# GIVEN TEXT
'''

The time needed to eat a banana
There’s a phrase for that in Malay, in fact: “pisan zapra.” Apparently this is an important measurement of time in Malaysia.
The World’s GeoQuiz recently had a piece on all sorts of words like this:
Kaelling – Danish: a woman who stands on her doorstep yelling obscenities at her kids.
Pesamenteiro – Portuguese: one who joins groups of mourners at the home of a dead person, apparently to offer condolences but in reality is just there for the refreshments.
Jayus – Indonesian: someone who tells a joke so unfunny you can’t help laughing.
Kamaki – Greek: the young local guys strolling up and down beaches hunting for female tourists, literally “harpoons”.
Giri-GIRI – Hawaiian pidgin: the place where two or three hairs stick up, no matter what.
Pelinti – Buli, Ghana: to move very hot food around inside one’s mouth.
Dii-KOYNA – Ndebele, South Africa: to destroy one’s property in anger.
Hanyauku – Rukwangali, Namibia: walking on tiptoes across warm sand.
Tartle – Scottish: to hesitate when you are introducing someone whose name you can’t quite remember.
Vovohe Tahtsenaotse – Cheyenne, US: to prepare the mouth before speaking by moving or licking one’s lips.
Prozvonit – Czech and Slovak: to call someone’s mobile from your own to leave your number in their memory without them picking it up.
Hira Hira – Japanese: the feeling you get when you walk into a dark and decrepit old house in the middle of the night.
Koi No Yokan – Japanese: a sense on first meeting someone that it is going to evolve into love.
Cafune – Brazilian Portuguese: the tender running of one’s fingers through the hair of one’s mate.
Shnourkovat Sya – Russian: when drivers change lanes frequently and unreasonably.

'''

# RECORD EXCERPTS
'''

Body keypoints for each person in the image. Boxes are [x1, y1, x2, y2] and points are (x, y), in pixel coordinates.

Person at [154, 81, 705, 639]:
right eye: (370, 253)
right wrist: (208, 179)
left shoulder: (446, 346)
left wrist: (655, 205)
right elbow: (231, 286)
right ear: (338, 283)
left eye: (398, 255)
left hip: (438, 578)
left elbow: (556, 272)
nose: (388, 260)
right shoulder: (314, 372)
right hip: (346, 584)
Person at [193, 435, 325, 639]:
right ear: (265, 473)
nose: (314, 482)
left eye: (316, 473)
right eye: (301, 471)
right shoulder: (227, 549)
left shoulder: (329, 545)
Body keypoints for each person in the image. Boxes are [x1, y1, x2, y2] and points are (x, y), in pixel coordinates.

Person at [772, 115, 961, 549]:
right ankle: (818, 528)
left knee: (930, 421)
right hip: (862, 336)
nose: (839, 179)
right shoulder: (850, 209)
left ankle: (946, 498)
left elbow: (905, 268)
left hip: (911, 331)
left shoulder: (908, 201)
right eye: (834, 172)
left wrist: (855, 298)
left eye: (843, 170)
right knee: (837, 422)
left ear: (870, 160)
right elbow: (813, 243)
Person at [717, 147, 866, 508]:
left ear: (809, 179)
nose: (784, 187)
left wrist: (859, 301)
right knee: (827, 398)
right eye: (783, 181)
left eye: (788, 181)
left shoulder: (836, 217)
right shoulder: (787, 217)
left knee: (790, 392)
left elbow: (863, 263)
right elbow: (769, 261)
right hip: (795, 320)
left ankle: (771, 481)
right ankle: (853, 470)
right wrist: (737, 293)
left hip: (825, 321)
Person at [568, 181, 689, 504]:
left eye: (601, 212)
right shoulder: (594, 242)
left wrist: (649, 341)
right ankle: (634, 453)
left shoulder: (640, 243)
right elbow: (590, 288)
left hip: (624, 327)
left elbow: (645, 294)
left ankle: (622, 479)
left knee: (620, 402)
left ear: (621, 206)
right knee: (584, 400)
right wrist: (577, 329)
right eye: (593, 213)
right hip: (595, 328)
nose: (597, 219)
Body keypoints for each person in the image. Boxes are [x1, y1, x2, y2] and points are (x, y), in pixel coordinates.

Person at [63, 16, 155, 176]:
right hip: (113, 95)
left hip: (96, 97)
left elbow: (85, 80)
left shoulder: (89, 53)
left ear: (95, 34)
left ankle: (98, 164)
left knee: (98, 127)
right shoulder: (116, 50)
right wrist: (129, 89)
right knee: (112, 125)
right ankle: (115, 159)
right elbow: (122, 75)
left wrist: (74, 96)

'''

# REQUIRED WORK
The banana-time text above lists words with their languages. Give every word whose language is placed in an African country, along with that language and country.

# RESULT
- Pelinti: Buli, Ghana
- Dii-KOYNA: Ndebele, South Africa
- Hanyauku: Rukwangali, Namibia